Quand les hommes jouaient les femmes
Jusqu'au milieu du XVIIIème siècle, les femmes étaient exclues de la scène du monde du théâtre. Les représentations obéissaient à une tradition ferme, où les femmes ne pouvaient pas monter sur scène. Ainsi, pendant toute cette période, toutes les héroïnes ont été jouées par des hommes revêtant des perruques et des corsets pour interpréter ces rôles féminins.
Jouer Le Révizor de Gogol, la satire de la corruption
Le 26 septembre 2018, l'entreprise "La Compagnie de la Grande Affaire" offre au public d'Amiens une adaptation moderne de la pièce « Le Révizor » à la Comédie de Picardie.
La pièce, écrite en 1836 par le célèbre écrivain russo-ukrainien Nikolai Gogol, conte l’histoire d’un petit fonctionnaire originaire de Saint-Pétersbourg, arrivé par hasard dans une ville provinciale, et qui est pris par la population pour un inspecteur général redoutable. Les notables locaux, persuadés d’être surveillés, tentent d’amadouer le « faux » révizor pour se protéger. Derrière l'aspect comique, Gogol dénonce une administration corrompue, où l'angoisse d’être démasqué l’emporte sur le sens moral.

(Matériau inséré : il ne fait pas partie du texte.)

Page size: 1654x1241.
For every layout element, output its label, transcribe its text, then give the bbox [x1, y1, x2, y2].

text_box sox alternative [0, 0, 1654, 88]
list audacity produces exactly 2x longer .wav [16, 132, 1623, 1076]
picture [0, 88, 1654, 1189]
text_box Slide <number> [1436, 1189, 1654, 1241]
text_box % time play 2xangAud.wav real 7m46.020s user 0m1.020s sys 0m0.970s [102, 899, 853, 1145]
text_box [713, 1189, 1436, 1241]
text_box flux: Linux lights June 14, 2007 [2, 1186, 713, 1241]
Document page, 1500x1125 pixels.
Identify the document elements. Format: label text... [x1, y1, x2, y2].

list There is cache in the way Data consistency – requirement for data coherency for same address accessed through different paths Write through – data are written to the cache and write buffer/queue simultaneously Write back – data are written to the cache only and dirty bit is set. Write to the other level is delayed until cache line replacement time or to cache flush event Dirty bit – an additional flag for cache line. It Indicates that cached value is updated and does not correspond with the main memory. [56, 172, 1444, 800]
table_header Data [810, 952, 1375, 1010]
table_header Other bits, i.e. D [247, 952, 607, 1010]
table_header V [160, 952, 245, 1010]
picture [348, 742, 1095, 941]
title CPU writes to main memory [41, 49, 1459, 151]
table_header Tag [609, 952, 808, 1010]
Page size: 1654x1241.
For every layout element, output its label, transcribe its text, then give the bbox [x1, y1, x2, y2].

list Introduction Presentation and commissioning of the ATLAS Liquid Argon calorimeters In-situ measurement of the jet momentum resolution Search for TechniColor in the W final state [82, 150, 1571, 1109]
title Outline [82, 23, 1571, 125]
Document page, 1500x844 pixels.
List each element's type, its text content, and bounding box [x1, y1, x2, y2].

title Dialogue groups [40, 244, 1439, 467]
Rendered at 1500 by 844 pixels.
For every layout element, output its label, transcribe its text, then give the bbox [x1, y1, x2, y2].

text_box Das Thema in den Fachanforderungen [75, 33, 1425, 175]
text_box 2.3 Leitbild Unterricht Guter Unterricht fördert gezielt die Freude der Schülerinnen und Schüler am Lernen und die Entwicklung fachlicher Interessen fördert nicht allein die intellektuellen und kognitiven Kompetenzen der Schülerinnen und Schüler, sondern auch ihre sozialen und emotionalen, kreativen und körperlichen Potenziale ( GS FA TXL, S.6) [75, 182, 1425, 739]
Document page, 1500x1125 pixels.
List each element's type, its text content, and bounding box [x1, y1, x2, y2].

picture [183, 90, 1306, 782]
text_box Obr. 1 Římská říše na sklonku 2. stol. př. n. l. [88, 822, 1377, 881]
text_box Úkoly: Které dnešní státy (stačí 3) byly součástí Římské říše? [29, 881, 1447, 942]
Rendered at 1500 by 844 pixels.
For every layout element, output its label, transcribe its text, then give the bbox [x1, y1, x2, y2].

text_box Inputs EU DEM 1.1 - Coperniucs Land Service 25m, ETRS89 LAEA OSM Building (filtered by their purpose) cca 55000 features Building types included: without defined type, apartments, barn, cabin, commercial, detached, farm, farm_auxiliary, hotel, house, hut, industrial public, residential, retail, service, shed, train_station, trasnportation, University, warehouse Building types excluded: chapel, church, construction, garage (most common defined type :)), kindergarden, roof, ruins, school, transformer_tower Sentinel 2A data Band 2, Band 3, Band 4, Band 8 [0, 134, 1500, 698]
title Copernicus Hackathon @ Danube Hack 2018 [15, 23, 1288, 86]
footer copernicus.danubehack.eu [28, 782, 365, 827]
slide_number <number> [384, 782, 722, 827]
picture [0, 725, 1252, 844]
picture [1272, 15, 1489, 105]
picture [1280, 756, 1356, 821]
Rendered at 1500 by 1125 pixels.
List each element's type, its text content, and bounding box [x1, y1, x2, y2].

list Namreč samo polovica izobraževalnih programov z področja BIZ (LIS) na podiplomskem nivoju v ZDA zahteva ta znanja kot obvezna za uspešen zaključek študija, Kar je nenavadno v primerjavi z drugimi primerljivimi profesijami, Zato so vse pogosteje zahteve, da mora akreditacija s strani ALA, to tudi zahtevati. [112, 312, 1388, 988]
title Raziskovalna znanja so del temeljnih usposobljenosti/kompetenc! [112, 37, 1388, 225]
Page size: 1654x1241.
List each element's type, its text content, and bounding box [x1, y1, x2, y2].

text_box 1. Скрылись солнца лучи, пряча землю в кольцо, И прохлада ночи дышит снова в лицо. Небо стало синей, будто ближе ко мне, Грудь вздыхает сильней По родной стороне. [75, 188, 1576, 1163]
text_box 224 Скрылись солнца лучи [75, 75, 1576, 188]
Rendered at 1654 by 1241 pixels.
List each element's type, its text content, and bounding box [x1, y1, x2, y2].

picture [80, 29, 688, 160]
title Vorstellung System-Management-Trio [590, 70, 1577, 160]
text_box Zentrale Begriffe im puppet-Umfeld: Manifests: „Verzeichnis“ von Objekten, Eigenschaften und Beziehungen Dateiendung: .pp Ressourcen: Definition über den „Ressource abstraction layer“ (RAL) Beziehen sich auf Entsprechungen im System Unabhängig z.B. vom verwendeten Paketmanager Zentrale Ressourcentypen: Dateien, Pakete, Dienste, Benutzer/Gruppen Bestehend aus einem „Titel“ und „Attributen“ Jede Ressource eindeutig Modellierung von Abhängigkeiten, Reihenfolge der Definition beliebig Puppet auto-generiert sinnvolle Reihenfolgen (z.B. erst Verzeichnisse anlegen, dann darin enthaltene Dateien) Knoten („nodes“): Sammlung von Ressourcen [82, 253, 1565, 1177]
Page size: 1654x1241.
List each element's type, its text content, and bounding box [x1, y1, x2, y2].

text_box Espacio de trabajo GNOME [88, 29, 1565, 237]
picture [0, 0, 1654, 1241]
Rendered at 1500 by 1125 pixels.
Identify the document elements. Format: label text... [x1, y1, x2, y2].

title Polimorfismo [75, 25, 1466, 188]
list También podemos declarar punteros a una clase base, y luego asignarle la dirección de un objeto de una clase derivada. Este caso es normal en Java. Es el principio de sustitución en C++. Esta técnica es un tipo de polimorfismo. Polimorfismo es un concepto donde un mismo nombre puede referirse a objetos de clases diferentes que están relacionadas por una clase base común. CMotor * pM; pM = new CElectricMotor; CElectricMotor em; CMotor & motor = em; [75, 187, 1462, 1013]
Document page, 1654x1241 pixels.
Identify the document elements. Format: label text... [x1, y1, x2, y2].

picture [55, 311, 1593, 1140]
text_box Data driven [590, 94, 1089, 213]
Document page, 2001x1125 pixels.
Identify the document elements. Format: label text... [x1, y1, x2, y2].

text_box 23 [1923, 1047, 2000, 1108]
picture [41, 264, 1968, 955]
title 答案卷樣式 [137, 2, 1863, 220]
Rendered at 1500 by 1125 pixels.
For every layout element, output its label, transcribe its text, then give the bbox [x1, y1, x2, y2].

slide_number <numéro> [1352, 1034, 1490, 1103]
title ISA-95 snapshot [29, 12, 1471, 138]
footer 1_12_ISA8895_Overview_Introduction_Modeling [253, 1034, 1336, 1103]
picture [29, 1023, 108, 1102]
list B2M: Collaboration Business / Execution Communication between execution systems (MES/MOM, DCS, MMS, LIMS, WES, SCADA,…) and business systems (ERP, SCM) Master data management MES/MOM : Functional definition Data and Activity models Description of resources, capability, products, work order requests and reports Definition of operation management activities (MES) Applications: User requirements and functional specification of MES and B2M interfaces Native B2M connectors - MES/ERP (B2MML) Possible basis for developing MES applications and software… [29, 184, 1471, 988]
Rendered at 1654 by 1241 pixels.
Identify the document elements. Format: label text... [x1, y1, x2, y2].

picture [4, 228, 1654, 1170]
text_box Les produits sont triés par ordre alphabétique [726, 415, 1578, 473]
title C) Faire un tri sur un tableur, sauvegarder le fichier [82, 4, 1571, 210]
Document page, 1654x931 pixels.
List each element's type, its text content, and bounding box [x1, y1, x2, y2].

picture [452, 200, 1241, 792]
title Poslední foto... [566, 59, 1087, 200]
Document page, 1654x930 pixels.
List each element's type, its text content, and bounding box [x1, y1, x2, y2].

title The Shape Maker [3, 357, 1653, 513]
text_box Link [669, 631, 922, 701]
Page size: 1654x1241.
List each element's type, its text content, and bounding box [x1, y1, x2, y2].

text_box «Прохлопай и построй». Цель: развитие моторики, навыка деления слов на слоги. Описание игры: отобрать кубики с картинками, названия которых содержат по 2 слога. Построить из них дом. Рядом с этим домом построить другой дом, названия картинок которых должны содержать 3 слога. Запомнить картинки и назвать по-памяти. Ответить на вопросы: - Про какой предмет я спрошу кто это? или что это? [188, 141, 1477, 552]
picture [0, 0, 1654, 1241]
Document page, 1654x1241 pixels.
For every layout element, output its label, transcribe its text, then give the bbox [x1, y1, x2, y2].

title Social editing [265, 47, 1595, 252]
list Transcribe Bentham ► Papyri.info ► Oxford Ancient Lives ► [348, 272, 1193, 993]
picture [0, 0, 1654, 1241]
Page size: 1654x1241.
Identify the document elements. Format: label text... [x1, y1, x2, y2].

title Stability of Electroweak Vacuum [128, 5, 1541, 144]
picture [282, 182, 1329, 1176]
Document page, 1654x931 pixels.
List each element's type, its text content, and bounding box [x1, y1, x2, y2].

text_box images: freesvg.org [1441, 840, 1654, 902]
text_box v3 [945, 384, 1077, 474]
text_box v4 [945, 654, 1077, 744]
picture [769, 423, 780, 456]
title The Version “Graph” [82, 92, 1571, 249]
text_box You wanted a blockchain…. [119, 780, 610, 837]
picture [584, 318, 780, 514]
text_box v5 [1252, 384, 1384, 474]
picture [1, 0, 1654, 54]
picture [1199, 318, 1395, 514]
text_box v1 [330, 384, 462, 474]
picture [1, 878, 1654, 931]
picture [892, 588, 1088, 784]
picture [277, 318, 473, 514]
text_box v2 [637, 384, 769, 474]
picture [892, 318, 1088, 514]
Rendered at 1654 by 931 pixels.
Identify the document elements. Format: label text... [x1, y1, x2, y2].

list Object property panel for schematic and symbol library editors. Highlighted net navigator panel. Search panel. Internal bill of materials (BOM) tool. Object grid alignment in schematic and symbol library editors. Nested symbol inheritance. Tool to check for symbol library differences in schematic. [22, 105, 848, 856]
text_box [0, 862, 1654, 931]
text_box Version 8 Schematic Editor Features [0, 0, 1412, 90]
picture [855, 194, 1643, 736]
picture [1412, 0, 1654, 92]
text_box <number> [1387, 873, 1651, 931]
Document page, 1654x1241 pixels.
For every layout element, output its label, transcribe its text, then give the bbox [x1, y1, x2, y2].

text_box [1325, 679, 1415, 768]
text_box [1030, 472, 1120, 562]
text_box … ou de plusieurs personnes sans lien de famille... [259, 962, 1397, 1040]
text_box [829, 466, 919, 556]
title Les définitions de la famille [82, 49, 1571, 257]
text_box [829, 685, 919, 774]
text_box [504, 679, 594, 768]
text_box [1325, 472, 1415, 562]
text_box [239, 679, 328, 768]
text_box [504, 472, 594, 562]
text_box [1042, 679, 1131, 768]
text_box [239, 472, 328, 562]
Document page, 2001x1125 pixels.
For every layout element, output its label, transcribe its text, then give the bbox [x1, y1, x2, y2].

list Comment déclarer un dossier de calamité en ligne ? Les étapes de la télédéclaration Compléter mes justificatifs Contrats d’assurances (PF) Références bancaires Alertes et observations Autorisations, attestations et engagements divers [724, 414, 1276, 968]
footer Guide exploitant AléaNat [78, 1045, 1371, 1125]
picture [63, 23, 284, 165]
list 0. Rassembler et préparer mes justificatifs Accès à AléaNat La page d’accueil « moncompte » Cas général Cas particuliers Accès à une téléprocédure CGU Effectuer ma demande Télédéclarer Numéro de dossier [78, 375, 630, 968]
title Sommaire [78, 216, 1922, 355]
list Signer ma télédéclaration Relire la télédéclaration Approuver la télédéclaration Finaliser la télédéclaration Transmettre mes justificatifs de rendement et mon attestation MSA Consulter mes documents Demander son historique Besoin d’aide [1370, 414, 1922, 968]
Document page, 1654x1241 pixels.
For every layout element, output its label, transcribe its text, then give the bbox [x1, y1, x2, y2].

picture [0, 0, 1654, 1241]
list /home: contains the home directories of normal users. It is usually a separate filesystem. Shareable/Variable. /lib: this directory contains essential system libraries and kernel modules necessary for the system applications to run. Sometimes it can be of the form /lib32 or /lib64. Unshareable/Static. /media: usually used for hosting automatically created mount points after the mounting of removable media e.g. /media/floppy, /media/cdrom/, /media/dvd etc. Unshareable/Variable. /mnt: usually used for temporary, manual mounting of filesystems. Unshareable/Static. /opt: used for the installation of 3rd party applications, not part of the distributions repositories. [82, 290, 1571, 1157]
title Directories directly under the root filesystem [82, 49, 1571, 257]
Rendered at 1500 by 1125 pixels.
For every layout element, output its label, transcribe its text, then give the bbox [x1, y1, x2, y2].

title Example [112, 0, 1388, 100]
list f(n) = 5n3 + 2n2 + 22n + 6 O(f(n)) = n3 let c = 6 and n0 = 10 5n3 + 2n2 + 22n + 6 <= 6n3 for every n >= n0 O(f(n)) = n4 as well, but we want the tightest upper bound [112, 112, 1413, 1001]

Confier des rôles masculins à des femmes
Ce qui frappe d’emblée dans cette mise en scène, c’est la multiplicité des femmes sur le plateau. Là où les anciens « codes » réservaient les personnages féminins aux hommes, la compagnie inverse la perspective et confie plusieurs rôles masculins (juge, curateur des œuvres de charité etc.) à des actrices. Or, nous sommes loin de la pure provocation et encore plus loin de l’exagération ou de l’emphase des déguisements. Ce qui frappe, c'est la flamboyance de tous les comédiens, femme comme homme. Ils performent un caractère ; ainsi la fonction de leurs personnages effacent la question d’un théâtre genré.
Prioriser une œuvre pour dépasser le genre
Ce parti pris, finalement très naturel, permet de recentrer l’attention sur la peinture d’une société hypocrite et cupide. Les hommes ne tombent pas dans la caricature de l'homme viril et macho ; l'arrivant, qui prétend être le vrai Révizor, ne domine pas par son sexe, mais par son attitude, ses décisions. Le résultat est un « tout » si harmonieux, que le spectateur en oublie vite qui porte une jupe ou un pantalon ; les personnages ne se définissent plus selon les codes sociaux de la Femme ou de l'Homme, mais selon leur place dans le système.
Dès lors, l'effacement du genre dans cette représentation renforce l'universalité de la satire de Gogol.
Ainsi, ce n’est plus un combat de genre entre l’Homme ou la Femme qui se joue sous nos yeux, mais bien une mécanique sociale fragile qui, elle, n’a pas de sexe.